Excerpted records:
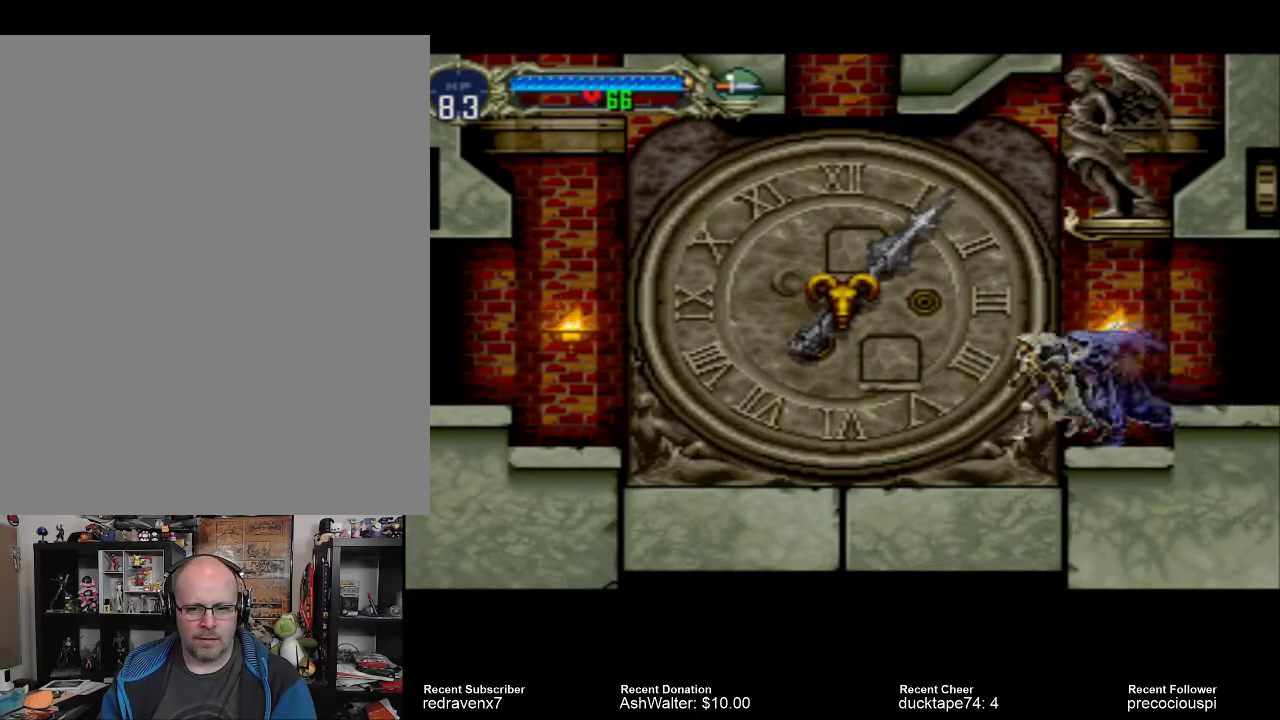
Gameplay with a controller (PlayStation layout); each line is a JSON object with the inputs held at the frame after it. "events" lists button and stick changes between this image and that frame as [ms after this image, input, new state], when the widget could be followed in between. Not read: L3 R3 left_stick right_stick.
{"buttons": [], "events": [[433, "CROSS", "down"], [500, "CROSS", "up"]]}
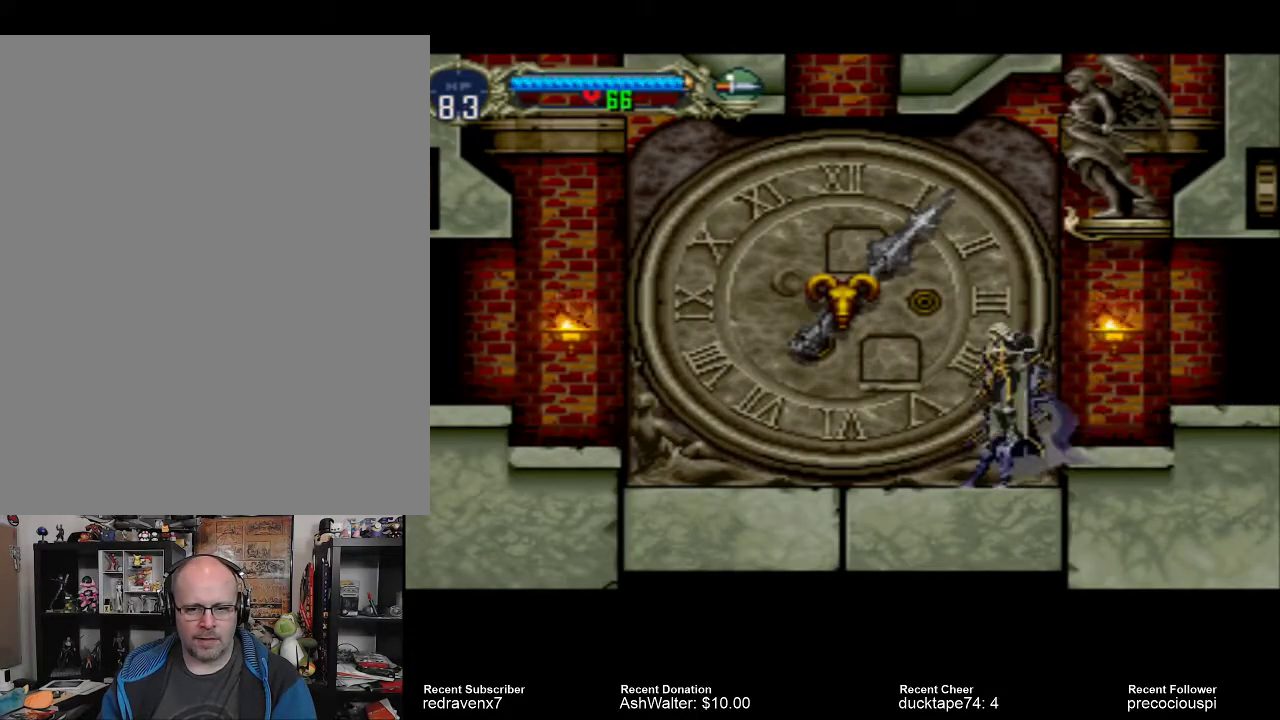
{"buttons": [], "events": [[300, "SQUARE", "down"], [400, "SQUARE", "up"]]}
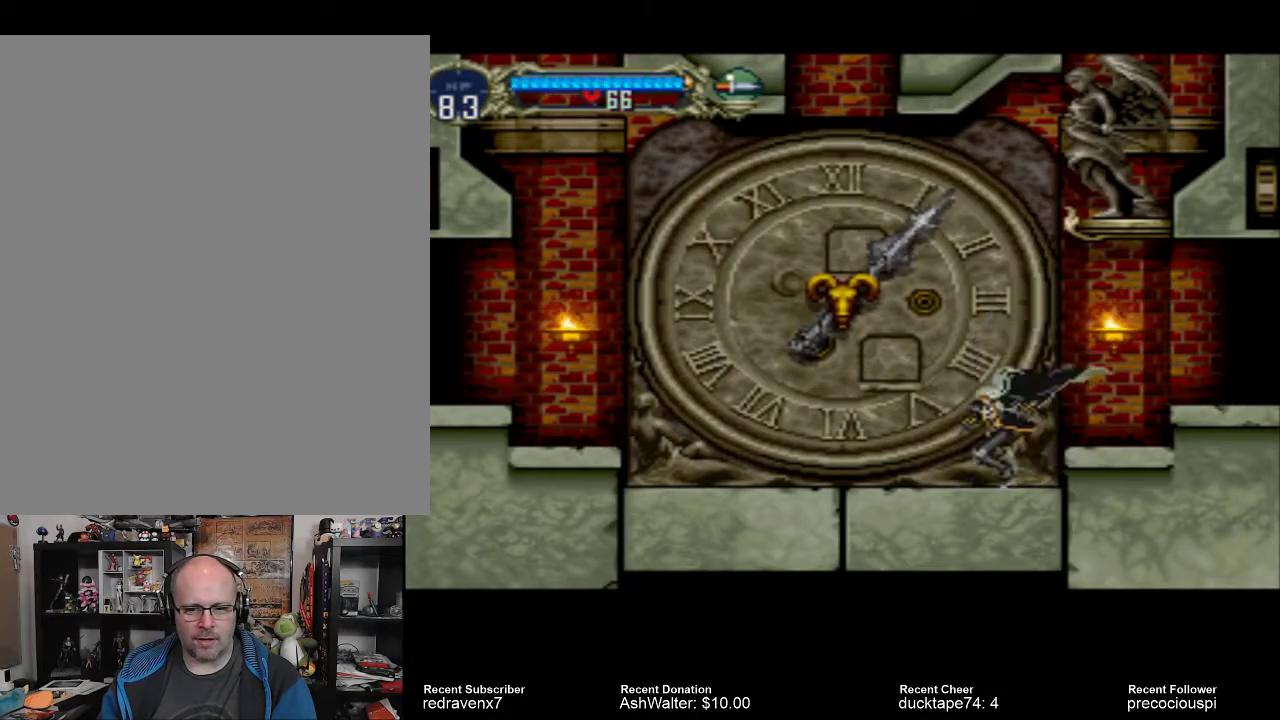
{"buttons": [], "events": [[333, "CROSS", "down"], [433, "CROSS", "up"]]}
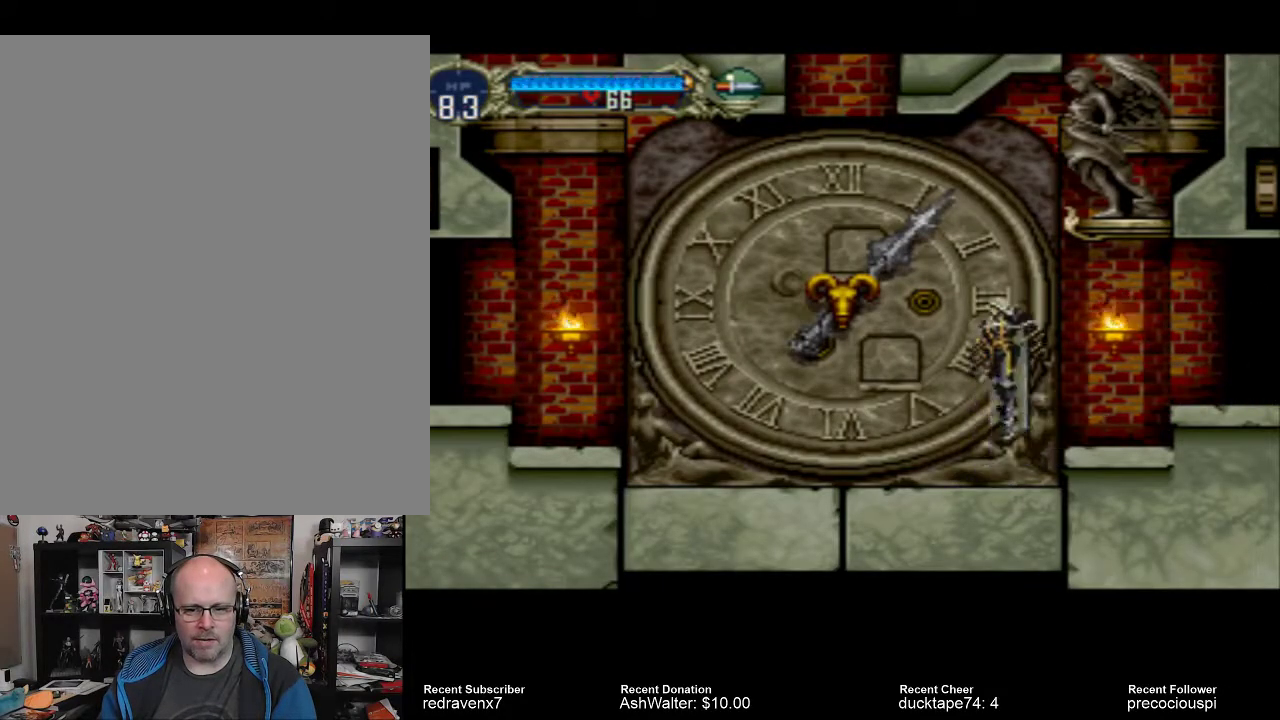
{"buttons": [], "events": [[33, "SQUARE", "down"], [100, "SQUARE", "up"]]}
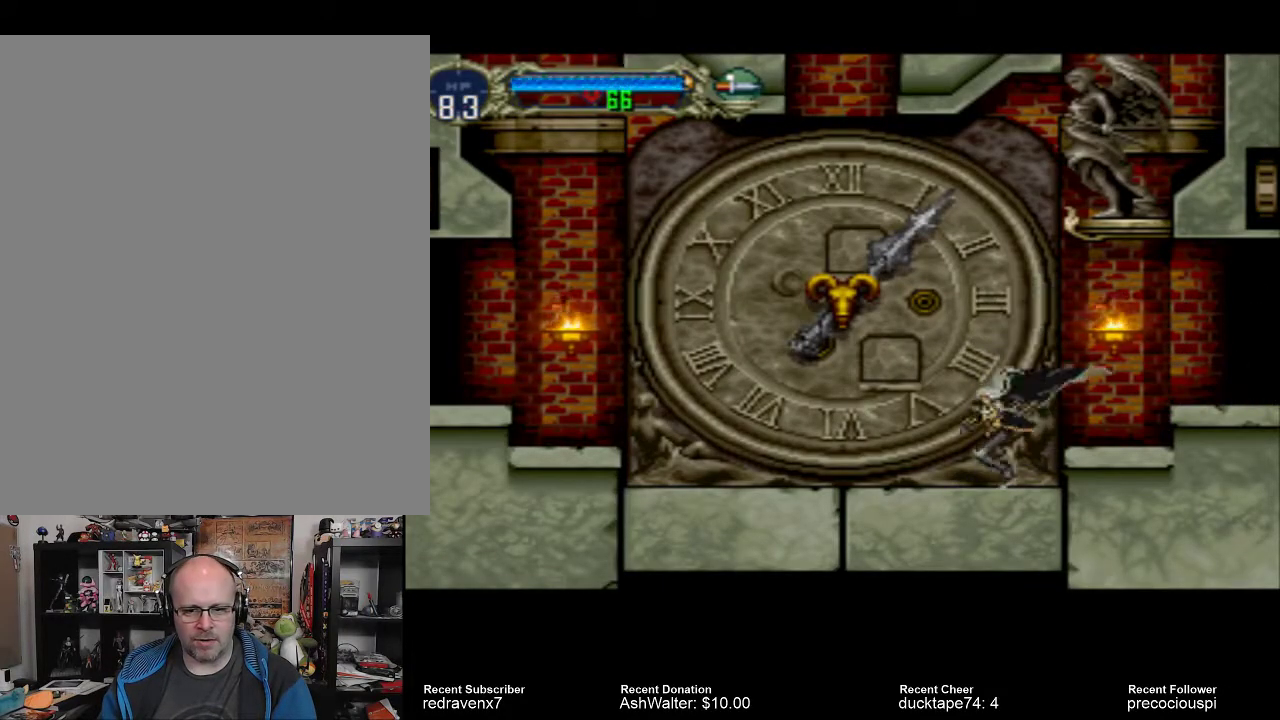
{"buttons": [], "events": [[67, "CROSS", "down"], [167, "CROSS", "up"], [300, "SQUARE", "down"], [433, "SQUARE", "up"]]}
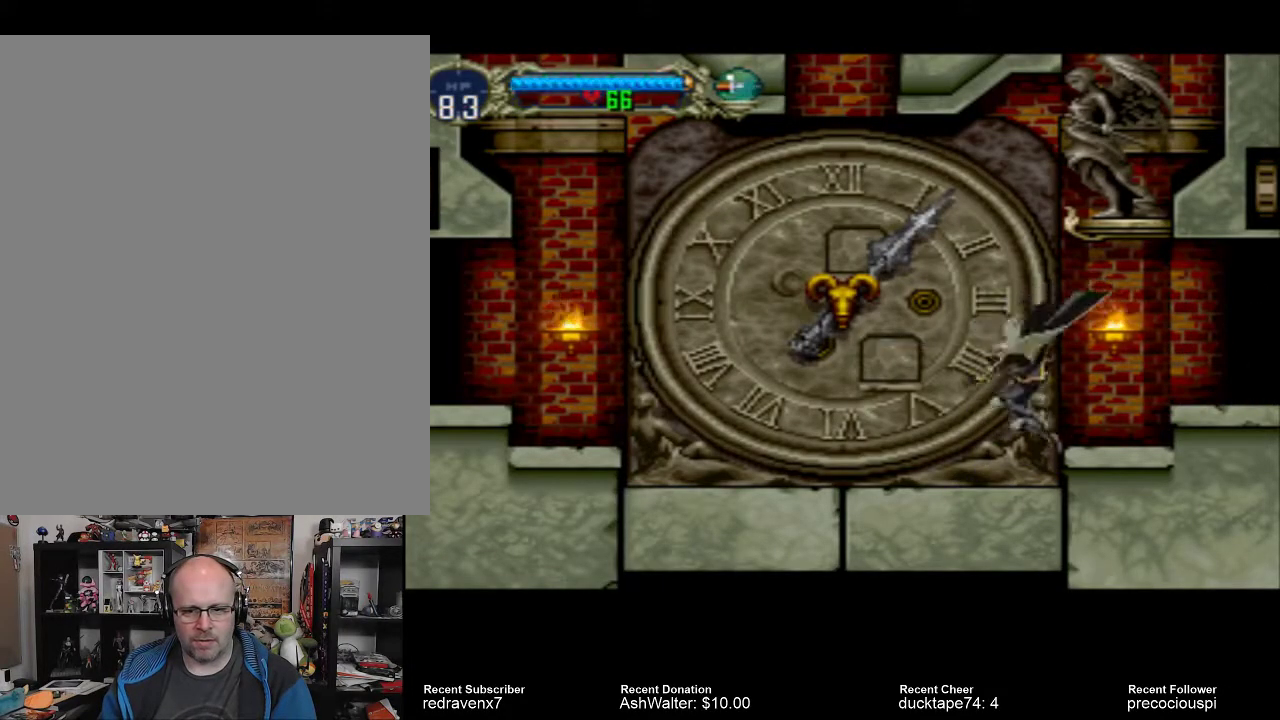
{"buttons": [], "events": [[300, "CROSS", "down"], [400, "CROSS", "up"]]}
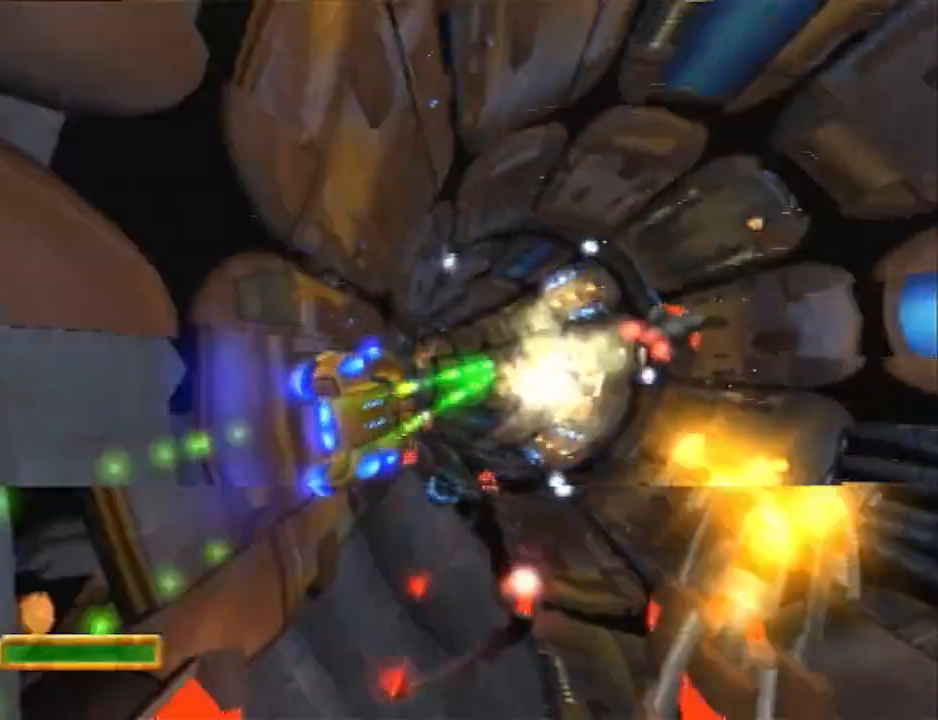
Gameplay with a controller (PlayStation layout); each line is a JSON object with the inputs held at the frame after it. "events" lists button and stick changes between this image and that frame as [ms after this image, input, new state], when the widget could be followed in between. Not read: R1.
{"buttons": ["CROSS"], "left_stick": "center", "right_stick": "center", "events": [[67, "R2", "up"], [150, "R2", "down"], [183, "left_stick", "right"], [283, "R2", "up"], [350, "R2", "down"], [433, "R2", "up"], [433, "left_stick", "center"]]}
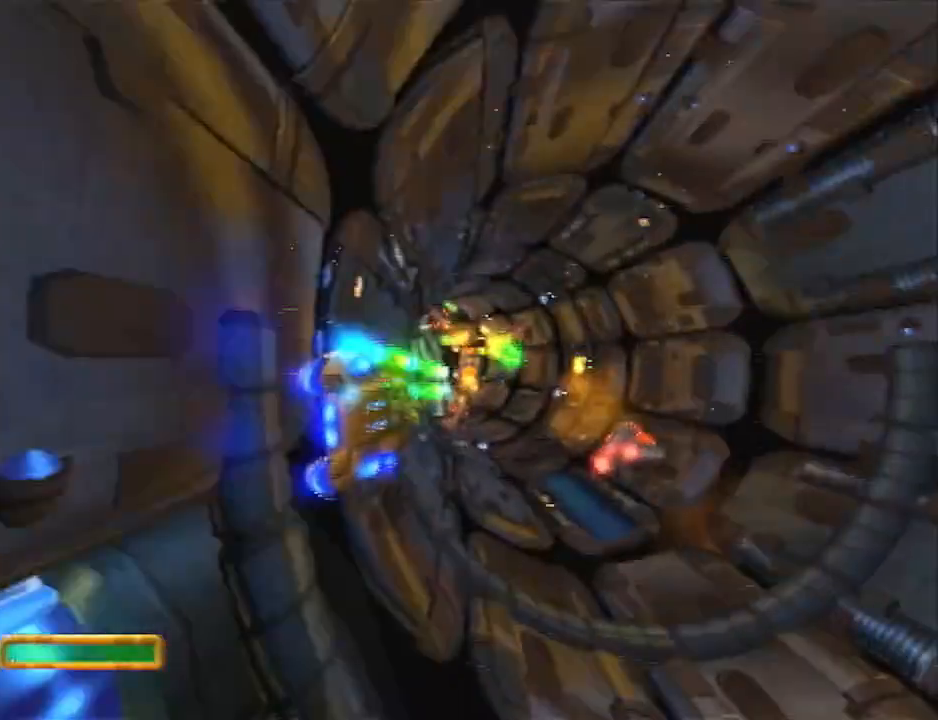
{"buttons": ["CROSS", "R2"], "left_stick": "center", "right_stick": "center", "events": [[33, "R2", "down"], [100, "R2", "up"], [150, "R2", "down"], [250, "R2", "up"], [317, "R2", "down"]]}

Directions: Your answer must be the full listing, copied exactly, with no pictures in it.

Response for this exercise:
Gameplay with a controller (PlayStation layout); each line is a JSON object with the inputs held at the frame after it. "events" lists button and stick changes between this image and that frame as [ms after this image, input, new state], when the widget could be followed in between. Not read: L3 R3 left_stick right_stick.
{"buttons": [], "events": [[433, "CROSS", "down"], [500, "CROSS", "up"]]}
{"buttons": [], "events": [[300, "SQUARE", "down"], [400, "SQUARE", "up"]]}
{"buttons": [], "events": [[333, "CROSS", "down"], [433, "CROSS", "up"]]}
{"buttons": [], "events": [[33, "SQUARE", "down"], [100, "SQUARE", "up"]]}
{"buttons": [], "events": [[67, "CROSS", "down"], [167, "CROSS", "up"], [300, "SQUARE", "down"], [433, "SQUARE", "up"]]}
{"buttons": [], "events": [[300, "CROSS", "down"], [400, "CROSS", "up"]]}
Gameplay with a controller (PlayStation layout); each line is a JSON object with the inputs held at the frame after it. "events" lists button and stick changes between this image and that frame as [ms after this image, input, new state], when the widget could be followed in between. Not read: R1.
{"buttons": ["CROSS"], "left_stick": "center", "right_stick": "center", "events": [[67, "R2", "up"], [150, "R2", "down"], [183, "left_stick", "right"], [283, "R2", "up"], [350, "R2", "down"], [433, "R2", "up"], [433, "left_stick", "center"]]}
{"buttons": ["CROSS", "R2"], "left_stick": "center", "right_stick": "center", "events": [[33, "R2", "down"], [100, "R2", "up"], [150, "R2", "down"], [250, "R2", "up"], [317, "R2", "down"]]}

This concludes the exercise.